● **Exercise aim**: Copy down every line of text from the items below word for word, leaving out the pictures.

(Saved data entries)
□ □ □ □

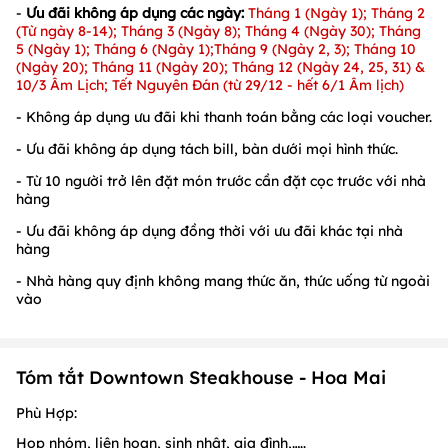
-
Ưu đãi không áp dụng các ngày:
Tháng 1 (Ngày 1); Tháng 2
(Từ ngày 8-14); Tháng 3 (Ngày 8); Tháng 4 (Ngày 30); Tháng
5 (Ngày 1); Tháng 6 (Ngày 1);Tháng 9 (Ngày 2, 3); Tháng 10
(Ngày 20); Tháng 11 (Ngày 20); Tháng 12 (Ngày 24, 25, 31) &
10/3 Âm Lịch; Tết Nguyên Đán (từ 29/12 - hết 6/1 Âm lịch)
- Không áp dụng ưu đãi khi thanh toán bằng các loại voucher.
- Ưu đãi không áp dụng tách bill, bàn dưới mọi hình thức.
- Từ 10 người trở lên đặt món trước cần đặt cọc trước với nhà
hàng
- Ưu đãi không áp dụng đồng thời với ưu đãi khác tại nhà
hàng
- Nhà hàng quy định không mang thức ăn, thức uống từ ngoài
vào
Tóm tắt Downtown Steakhouse - Hoa Mai
Phù Hợp:
Họp nhóm, liên hoan, sinh nhật, gia đình,…..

□ □ □ □

● **Answer to this exercise**:
-
Ưu đãi không áp dụng các ngày:
Tháng 1 (Ngày 1); Tháng 2
(Từ ngày 8-14); Tháng 3 (Ngày 8); Tháng 4 (Ngày 30); Tháng
5 (Ngày 1); Tháng 6 (Ngày 1);Tháng 9 (Ngày 2, 3); Tháng 10
(Ngày 20); Tháng 11 (Ngày 20); Tháng 12 (Ngày 24, 25, 31) &
10/3 Âm Lịch; Tết Nguyên Đán (từ 29/12 - hết 6/1 Âm lịch)
- Không áp dụng ưu đãi khi thanh toán bằng các loại voucher.
- Ưu đãi không áp dụng tách bill, bàn dưới mọi hình thức.
- Từ 10 người trở lên đặt món trước cần đặt cọc trước với nhà
hàng
- Ưu đãi không áp dụng đồng thời với ưu đãi khác tại nhà
hàng
- Nhà hàng quy định không mang thức ăn, thức uống từ ngoài
vào
Tóm tắt Downtown Steakhouse - Hoa Mai
Phù Hợp:
Họp nhóm, liên hoan, sinh nhật, gia đình,…..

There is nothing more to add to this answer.